DIRECTIONS FOR THIS TASK: Quote the listing's lines verbatim, beginning at the line that contains "Τι είχε πει η Αθηνά Λινού τότε – Το βίντεο…" and stopping after the line that contains "ΝΑ ΔΕΊΤΕ ΤΟ ΒΙΝΤΕΟ".

SUPPLIED DATA:
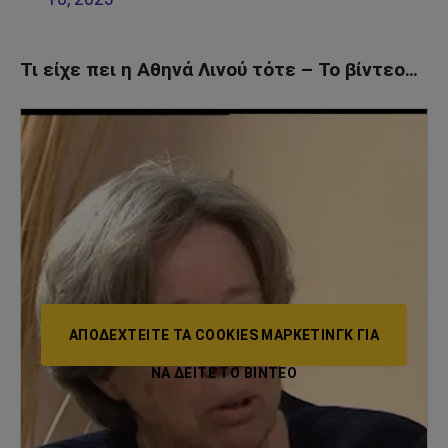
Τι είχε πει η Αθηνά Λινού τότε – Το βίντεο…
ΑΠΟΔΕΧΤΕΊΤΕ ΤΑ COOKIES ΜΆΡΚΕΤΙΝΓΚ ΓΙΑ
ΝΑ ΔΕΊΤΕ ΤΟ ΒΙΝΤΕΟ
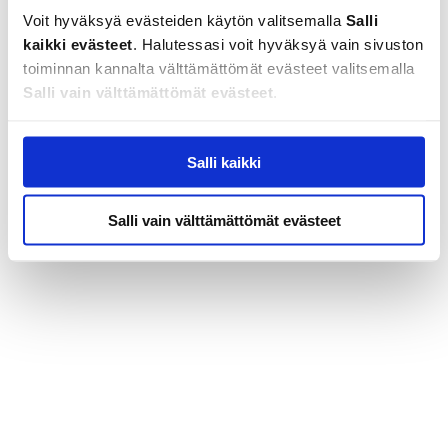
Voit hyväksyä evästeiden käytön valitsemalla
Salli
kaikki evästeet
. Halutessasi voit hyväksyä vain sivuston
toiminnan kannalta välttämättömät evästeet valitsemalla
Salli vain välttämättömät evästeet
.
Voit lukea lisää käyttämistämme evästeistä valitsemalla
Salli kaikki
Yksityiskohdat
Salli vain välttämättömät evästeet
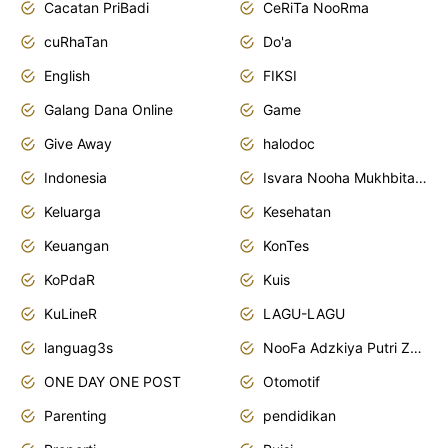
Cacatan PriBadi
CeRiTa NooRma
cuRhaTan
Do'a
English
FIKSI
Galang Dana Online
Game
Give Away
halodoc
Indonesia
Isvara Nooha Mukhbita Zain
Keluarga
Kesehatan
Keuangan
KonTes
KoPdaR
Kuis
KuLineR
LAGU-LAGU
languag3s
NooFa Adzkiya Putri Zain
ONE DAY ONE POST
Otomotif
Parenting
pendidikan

==

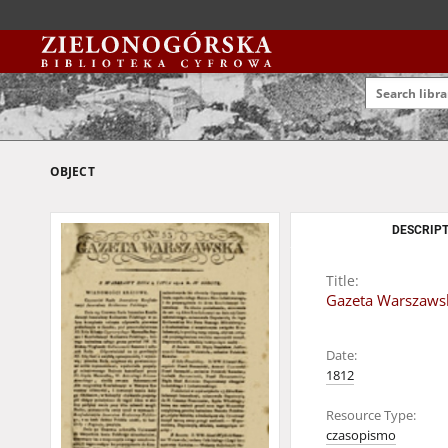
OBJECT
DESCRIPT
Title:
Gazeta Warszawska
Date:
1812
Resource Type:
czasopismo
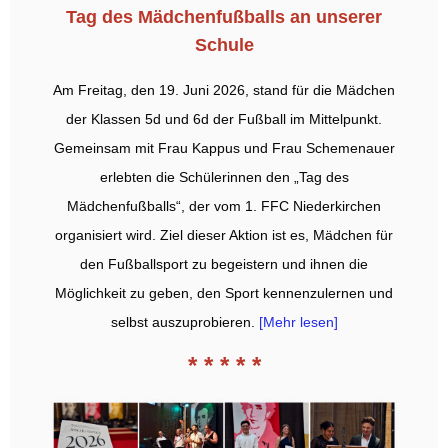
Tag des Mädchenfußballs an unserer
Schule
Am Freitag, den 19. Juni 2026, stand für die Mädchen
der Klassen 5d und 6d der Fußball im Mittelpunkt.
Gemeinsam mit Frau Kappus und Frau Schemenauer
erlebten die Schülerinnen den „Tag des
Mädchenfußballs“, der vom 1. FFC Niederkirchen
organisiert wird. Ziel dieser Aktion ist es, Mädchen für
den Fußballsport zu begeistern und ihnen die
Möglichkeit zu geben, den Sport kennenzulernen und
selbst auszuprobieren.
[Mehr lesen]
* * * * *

REPLY TO THE EXERCISE:
Τι είχε πει η Αθηνά Λινού τότε – Το βίντεο…
ΑΠΟΔΕΧΤΕΊΤΕ ΤΑ COOKIES ΜΆΡΚΕΤΙΝΓΚ ΓΙΑ
ΝΑ ΔΕΊΤΕ ΤΟ ΒΙΝΤΕΟ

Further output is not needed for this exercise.